ASSIGNMENT: In the data below, begin at the line with "# Bookmanager" and stop after the line with "For example these"; output those lines exactly and no pictures.

(WORKING DATA Opens)

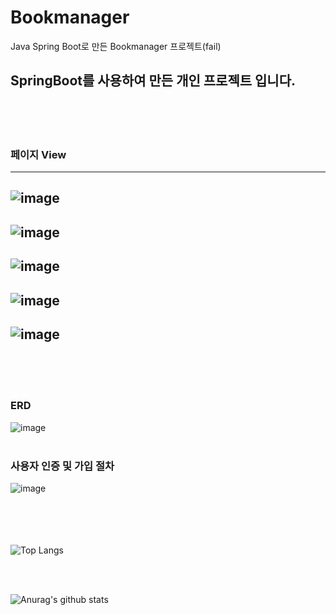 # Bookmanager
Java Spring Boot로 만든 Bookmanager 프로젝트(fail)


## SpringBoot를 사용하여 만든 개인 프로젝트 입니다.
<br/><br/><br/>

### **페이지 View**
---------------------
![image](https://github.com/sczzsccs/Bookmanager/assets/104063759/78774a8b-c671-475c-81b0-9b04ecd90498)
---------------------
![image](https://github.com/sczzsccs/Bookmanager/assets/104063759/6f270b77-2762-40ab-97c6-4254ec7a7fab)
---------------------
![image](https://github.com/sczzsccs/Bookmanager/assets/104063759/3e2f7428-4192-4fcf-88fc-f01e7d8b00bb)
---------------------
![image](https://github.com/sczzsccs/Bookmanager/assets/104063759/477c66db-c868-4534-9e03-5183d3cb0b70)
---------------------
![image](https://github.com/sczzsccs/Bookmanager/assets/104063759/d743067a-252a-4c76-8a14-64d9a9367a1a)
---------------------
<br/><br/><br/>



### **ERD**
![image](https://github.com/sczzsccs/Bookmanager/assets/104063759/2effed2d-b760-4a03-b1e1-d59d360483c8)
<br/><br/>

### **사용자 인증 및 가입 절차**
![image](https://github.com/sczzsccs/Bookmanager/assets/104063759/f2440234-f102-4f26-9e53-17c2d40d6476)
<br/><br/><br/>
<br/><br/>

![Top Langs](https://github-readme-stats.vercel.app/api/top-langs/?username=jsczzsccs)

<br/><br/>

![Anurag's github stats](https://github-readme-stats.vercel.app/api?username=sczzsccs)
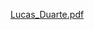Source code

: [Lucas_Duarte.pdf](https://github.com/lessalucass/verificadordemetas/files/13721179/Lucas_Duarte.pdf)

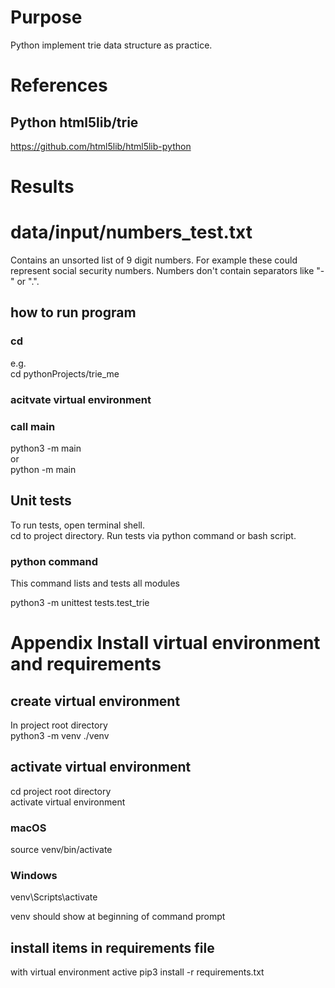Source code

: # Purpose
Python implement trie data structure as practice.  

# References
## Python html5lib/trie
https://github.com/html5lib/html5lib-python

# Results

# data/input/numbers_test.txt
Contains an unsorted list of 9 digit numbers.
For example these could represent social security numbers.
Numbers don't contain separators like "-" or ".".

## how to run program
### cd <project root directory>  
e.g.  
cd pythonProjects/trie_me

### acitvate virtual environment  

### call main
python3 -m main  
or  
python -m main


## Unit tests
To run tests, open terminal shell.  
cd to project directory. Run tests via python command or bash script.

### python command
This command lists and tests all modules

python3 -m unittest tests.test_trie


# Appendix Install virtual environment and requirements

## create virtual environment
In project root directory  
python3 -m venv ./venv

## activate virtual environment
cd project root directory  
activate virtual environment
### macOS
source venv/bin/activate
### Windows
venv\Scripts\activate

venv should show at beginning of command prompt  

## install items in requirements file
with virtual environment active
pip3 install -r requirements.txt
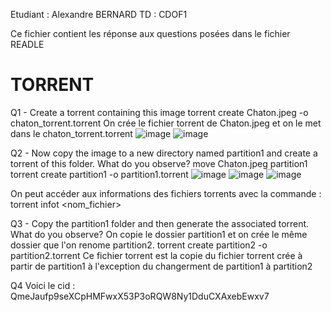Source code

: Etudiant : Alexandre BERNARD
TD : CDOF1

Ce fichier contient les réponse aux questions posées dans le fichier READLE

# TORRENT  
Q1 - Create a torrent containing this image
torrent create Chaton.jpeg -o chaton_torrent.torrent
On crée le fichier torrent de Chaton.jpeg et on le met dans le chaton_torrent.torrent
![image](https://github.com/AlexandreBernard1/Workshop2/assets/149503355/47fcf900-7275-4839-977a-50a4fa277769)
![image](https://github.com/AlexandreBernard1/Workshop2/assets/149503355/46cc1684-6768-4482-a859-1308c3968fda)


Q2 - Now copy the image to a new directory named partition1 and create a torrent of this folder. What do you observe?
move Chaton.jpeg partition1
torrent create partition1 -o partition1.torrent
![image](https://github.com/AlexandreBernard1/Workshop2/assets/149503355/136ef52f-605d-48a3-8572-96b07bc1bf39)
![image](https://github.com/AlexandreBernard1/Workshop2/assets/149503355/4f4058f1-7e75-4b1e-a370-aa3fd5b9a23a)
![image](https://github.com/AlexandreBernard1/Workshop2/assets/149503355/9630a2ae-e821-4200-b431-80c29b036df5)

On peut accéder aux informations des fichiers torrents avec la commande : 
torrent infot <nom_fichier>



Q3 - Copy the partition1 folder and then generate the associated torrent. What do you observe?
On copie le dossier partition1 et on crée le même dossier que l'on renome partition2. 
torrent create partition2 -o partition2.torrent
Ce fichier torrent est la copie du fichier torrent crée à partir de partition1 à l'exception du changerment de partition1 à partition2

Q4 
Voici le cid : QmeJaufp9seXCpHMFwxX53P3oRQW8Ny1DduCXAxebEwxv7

(WORKING DATA Closes)
(WORKING DATA Opens)

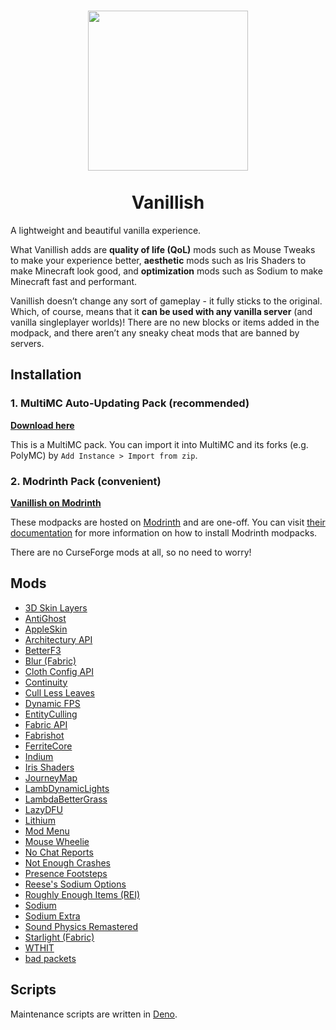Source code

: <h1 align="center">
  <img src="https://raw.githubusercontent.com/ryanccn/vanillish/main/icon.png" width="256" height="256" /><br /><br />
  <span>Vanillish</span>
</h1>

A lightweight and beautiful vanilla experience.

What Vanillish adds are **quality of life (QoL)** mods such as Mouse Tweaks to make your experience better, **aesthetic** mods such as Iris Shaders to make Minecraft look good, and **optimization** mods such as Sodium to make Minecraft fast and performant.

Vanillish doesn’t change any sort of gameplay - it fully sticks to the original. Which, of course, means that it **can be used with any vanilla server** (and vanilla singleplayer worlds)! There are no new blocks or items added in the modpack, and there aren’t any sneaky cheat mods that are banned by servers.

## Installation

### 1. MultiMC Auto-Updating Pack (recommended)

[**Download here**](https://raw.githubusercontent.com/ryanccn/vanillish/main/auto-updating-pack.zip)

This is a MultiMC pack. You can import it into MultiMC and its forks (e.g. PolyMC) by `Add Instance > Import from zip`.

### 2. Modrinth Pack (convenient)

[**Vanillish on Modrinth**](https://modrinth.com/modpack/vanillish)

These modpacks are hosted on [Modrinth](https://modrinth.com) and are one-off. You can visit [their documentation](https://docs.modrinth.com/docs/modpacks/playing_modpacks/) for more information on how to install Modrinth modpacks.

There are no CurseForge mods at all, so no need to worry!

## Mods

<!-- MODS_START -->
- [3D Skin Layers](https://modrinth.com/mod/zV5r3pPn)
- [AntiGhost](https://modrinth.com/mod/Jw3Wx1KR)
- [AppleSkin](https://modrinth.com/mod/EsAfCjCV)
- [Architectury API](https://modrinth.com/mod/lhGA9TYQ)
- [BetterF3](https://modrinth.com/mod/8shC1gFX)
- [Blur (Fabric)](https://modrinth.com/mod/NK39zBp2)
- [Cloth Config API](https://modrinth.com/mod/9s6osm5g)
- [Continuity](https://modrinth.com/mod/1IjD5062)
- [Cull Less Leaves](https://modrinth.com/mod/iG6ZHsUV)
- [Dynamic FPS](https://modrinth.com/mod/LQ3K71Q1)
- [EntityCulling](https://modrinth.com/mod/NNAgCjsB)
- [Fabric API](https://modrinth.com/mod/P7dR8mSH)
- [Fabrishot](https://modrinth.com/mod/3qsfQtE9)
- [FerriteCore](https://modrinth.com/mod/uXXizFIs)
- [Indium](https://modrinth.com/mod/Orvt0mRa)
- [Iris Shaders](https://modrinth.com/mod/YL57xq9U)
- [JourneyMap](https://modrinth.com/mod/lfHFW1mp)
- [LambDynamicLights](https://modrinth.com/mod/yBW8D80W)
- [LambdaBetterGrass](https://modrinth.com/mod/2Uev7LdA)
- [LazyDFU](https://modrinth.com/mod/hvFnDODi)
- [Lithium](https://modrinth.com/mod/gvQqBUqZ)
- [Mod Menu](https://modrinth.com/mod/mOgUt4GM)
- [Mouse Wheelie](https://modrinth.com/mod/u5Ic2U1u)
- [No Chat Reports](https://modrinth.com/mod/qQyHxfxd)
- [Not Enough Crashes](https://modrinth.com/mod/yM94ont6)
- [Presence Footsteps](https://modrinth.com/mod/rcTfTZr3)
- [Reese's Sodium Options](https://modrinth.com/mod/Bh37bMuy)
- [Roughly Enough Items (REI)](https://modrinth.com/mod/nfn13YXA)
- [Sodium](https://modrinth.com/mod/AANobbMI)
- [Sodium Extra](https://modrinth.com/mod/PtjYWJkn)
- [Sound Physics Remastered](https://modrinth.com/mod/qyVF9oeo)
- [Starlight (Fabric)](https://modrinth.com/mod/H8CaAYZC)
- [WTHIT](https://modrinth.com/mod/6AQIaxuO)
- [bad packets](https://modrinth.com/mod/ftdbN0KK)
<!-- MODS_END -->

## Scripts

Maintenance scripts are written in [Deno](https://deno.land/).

(WORKING DATA Closes)

ANSWER FOR THE TASK:
 # Bookmanager
Java Spring Boot로 만든 Bookmanager 프로젝트(fail)


## SpringBoot를 사용하여 만든 개인 프로젝트 입니다.
<br/><br/><br/>

### **페이지 View**
---------------------
![image](https://github.com/sczzsccs/Bookmanager/assets/104063759/78774a8b-c671-475c-81b0-9b04ecd90498)
---------------------
![image](https://github.com/sczzsccs/Bookmanager/assets/104063759/6f270b77-2762-40ab-97c6-4254ec7a7fab)
---------------------
![image](https://github.com/sczzsccs/Bookmanager/assets/104063759/3e2f7428-4192-4fcf-88fc-f01e7d8b00bb)
---------------------
![image](https://github.com/sczzsccs/Bookmanager/assets/104063759/477c66db-c868-4534-9e03-5183d3cb0b70)
---------------------
![image](https://github.com/sczzsccs/Bookmanager/assets/104063759/d743067a-252a-4c76-8a14-64d9a9367a1a)
---------------------
<br/><br/><br/>



### **ERD**
![image](https://github.com/sczzsccs/Bookmanager/assets/104063759/2effed2d-b760-4a03-b1e1-d59d360483c8)
<br/><br/>

### **사용자 인증 및 가입 절차**
![image](https://github.com/sczzsccs/Bookmanager/assets/104063759/f2440234-f102-4f26-9e53-17c2d40d6476)
<br/><br/><br/>
<br/><br/>

![Top Langs](https://github-readme-stats.vercel.app/api/top-langs/?username=jsczzsccs)

<br/><br/>

![Anurag's github stats](https://github-readme-stats.vercel.app/api?username=sczzsccs)
Source code

: [Lucas_Duarte.pdf](https://github.com/lessalucass/verificadordemetas/files/13721179/Lucas_Duarte.pdf)

Source code

: # Purpose
Python implement trie data structure as practice.  

# References
## Python html5lib/trie
https://github.com/html5lib/html5lib-python

# Results

# data/input/numbers_test.txt
Contains an unsorted list of 9 digit numbers.
For example these could represent social security numbers.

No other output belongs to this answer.